Ella alzó la cabeza, rápida.

—No es usted estúpido —dijo—. Empiezo a creer que intenta usted ser amable.

—Vuelva a casa, mademoiselle. Es usted joven, inteligente... Tiene el mundo frente a usted.

Jacqueline movió la cabeza muy despacio.

—O no me comprende o no quiere comprenderme. Simon es
mi mundo.

—El amor no lo es todo, mademoiselle. Sólo cuando somos jóvenes lo creemos así.

—No lo comprende —le lanzó una mirada rápida—. Lo sabe todo, ¿verdad? ¿Ha hablado con Linnet...? Estuvo en el restaurante aquella noche. Simon y yo nos amábamos.

—Sé que usted le amaba.

Jacqueline cogió al vuelo lo que se ocultaba tras las palabras del detective. Repitió con énfasis:

—Nos amábamos. Y yo quería a Linnet... confiaba en ella... Era mi mejor amiga. Durante toda su vida, Linnet pudo comprar todo lo que le apetecía. Cuando vio a Simon, lo deseó y lo conquistó.

—Y él..., ¿se dejó comprar?

Jacqueline movió lentamente la cabeza.

—No, no es eso precisamente. Si hubiese sido así, yo no estaría aquí ahora... Usted intenta sugerirme que Simon no merece que me preocupe por él. Si hubiese aceptado casarse con Linnet por su dinero, tendría usted razón. Pero no se casó por su dinero.. Es más complicado que eso. Hay el embrujo, la atracción física, y el dinero ayuda mucho. Linnet tiene una
atmósfera
propia... Era la reina de un país inexistente, lujuriosa hasta las puntas de los dedos... Tenía el mundo a sus pies. Uno de los más ricos y más envidiados pares de Inglaterra quiso casarse con ella... Y ella se decidió por el oscuro y pobre Simon Doyle... ¿Extraña usted que esto trastornara el seso al desgraciado Simon? —hizo un gesto repentino—. Mire la luna, allí arriba. La ve perfectamente, ¿verdad? Existe en realidad. Pero si apareciese ahora el sol, la luna dejaría de brillar, y usted no lograría verla aunque lo intentase. Así ocurrió... Yo era la luna... Cuando el sol salió, Simon no pudo verme más.. Quedó encandilado. No podía ver más que el sol... Linnet.

Hizo una pausa y prosiguió:

—Así, pues, fue el embrujo, el brillo de Linnet lo que se le subió a la cabeza. Además, intervino también su confianza en sí misma, que difunde confianza a los demás. Simon era... débil tal vez, pero muy simple, muy inocente. Me habría amado a mí si Linnet no hubiese aparecido para subirle en su carro de oro. Y tengo la seguridad de que él no la hubiese amado jamás si ella no se hubiese propuesto que lo hiciera.

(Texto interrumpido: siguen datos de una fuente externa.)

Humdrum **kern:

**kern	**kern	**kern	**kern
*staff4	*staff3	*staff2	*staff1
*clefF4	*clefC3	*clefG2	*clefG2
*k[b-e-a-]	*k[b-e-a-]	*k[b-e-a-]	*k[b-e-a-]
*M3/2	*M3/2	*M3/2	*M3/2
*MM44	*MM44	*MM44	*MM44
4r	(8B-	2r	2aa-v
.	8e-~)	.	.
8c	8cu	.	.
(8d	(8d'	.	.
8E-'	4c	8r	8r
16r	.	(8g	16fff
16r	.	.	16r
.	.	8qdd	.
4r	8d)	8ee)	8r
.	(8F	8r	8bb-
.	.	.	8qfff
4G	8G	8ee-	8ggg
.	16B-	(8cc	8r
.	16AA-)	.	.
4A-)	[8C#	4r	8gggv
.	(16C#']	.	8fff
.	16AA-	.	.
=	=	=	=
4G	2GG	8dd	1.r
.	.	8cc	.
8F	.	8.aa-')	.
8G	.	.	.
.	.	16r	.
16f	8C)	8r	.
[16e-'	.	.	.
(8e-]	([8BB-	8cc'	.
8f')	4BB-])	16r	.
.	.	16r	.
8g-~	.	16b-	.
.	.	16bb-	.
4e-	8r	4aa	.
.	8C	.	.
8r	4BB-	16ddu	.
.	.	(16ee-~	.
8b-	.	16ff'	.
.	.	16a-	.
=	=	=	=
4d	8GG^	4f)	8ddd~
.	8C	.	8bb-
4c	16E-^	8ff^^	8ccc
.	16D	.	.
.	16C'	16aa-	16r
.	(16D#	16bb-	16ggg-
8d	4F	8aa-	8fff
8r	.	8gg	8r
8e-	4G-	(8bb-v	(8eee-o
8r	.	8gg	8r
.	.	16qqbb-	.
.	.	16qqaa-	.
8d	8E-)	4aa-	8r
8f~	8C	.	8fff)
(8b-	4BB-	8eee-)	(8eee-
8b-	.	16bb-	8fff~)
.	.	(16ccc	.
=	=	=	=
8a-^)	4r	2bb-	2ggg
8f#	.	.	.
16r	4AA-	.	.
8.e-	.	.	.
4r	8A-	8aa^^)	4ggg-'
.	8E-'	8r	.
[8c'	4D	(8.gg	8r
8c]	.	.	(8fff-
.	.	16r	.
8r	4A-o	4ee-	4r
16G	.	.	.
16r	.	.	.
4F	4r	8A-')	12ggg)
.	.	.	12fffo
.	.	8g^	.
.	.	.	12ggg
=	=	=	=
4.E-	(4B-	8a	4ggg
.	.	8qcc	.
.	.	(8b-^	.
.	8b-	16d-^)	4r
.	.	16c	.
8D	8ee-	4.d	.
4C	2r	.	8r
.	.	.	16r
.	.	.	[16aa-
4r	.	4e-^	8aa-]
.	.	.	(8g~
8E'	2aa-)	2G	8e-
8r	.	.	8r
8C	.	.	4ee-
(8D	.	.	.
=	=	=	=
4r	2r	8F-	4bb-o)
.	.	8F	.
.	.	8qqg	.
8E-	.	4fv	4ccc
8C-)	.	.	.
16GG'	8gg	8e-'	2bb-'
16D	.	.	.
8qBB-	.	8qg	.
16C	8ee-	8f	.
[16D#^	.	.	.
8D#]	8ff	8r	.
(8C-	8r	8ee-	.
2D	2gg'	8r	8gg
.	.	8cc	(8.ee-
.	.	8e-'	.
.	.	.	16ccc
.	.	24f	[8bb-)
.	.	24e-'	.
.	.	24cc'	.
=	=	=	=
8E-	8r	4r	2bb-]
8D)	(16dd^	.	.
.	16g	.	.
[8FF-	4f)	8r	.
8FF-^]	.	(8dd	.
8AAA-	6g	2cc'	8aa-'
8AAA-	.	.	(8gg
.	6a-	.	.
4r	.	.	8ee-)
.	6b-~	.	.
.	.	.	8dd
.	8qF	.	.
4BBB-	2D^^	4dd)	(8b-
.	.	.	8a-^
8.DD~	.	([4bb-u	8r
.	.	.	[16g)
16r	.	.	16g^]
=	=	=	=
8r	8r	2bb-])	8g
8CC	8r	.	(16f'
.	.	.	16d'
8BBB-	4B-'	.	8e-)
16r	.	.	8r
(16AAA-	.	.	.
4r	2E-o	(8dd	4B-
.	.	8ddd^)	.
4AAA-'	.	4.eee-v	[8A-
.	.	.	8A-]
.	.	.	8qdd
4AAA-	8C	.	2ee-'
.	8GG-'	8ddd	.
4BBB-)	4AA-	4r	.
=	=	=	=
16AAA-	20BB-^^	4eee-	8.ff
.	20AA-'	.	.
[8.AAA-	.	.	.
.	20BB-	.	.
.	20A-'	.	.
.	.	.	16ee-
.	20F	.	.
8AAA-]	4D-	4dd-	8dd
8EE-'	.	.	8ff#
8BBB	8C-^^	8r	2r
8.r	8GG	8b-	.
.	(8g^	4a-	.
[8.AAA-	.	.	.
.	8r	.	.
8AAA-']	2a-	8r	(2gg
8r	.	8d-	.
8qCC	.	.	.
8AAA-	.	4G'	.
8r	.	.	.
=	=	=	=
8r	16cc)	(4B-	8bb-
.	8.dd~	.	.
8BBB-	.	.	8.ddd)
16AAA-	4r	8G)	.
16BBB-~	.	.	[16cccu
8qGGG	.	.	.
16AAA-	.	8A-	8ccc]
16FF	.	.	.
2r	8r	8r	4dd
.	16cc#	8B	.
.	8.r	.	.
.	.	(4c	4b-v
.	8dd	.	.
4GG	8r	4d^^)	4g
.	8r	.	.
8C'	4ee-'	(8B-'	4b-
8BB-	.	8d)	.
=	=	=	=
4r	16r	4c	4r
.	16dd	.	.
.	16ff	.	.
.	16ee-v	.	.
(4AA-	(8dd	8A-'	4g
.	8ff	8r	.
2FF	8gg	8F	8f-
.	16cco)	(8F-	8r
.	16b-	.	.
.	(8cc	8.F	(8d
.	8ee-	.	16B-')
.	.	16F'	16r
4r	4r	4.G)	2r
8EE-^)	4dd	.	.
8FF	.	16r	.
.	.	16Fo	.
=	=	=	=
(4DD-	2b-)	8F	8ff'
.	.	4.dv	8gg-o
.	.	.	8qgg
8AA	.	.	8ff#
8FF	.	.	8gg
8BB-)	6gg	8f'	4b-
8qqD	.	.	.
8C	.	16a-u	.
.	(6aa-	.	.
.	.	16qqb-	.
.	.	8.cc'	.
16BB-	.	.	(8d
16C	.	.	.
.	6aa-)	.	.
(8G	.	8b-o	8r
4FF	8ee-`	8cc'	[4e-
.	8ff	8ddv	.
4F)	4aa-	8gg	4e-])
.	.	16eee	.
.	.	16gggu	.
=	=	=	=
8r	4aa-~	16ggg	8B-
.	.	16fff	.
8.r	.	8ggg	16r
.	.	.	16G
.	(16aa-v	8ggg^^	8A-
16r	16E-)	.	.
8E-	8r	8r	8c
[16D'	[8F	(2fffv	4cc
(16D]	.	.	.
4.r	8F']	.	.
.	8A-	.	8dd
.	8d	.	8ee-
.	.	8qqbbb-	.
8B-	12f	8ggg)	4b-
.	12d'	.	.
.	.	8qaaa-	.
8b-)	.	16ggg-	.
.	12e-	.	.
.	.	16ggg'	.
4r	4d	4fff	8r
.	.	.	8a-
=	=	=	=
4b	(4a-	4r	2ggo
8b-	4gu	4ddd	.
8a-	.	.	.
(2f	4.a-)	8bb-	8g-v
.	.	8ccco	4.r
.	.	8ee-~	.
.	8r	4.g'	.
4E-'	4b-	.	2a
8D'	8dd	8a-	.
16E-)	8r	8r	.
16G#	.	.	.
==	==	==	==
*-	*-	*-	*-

—Sí, eso es lo que usted piensa.


Lo sé.
Él me amaba a mí..., me amará siempre.

—¿Ahora también?

Una respuesta rápida pareció alzarse hasta sus labios, pero al llegar a ellos murió. Miró a Poirot y su rostro se tino de rojo subido, ardiente. Desvió la mirada, reclinó la cabeza y dijo con voz imperceptible:

—Sí, ya sé. Ahora me odia. Me odia... Pero que tenga cuidado.

Con un gesto rápido hurgó en un saquito de seda que tenía a su lado. Luego sacó la mano. En su palma apareció una pistolita con puño de nácar... Parecía de juguete.

—Es una cosita preciosa, ¿verdad? —dijo—. Parece demasiado pequeña para ser un arma mortal..., pero lo es. Una de esas balas tan minúsculas puede tronchar la vida de un hombre... o de una mujer. Yo tiro muy bien. Compré este juguetito cuando sucedió
aquello
. Tenía el propósito de matar a una o a otro, pero no llegué a decidirme por cuál de ellos. Los dos a la vez no me habrían proporcionado satisfacción alguna. Si hubiese creído poder asustar a Linnet… Pero ella posee gran valor físico. Es capaz de resistir a cualquier atentado violento. Y entonces... decidí esperar. Esto me seducía cada vez más. Después de todo, podía ejecutar mi primitiva idea a la primera ocasión... Sería preferible esperar y... pensarlo bien. Doquiera que fuesen, por lejos que estuviese el lugar por ellos elegido, me encontrarían; allí donde se considerasen solos para gozar plenamente su felicidad... me verían cuando menos lo esperasen. ¡Y esto hace efecto! Ella no puede hacer nada por evitarlo... Yo me comporto siempre con perfecta urbanidad, con cortesía exquisita... Ni una palabra de reproche, ni una súplica, ni una amenaza... Les estoy envenenando la existencia... Estoy destrozando poco a poco sus nervios.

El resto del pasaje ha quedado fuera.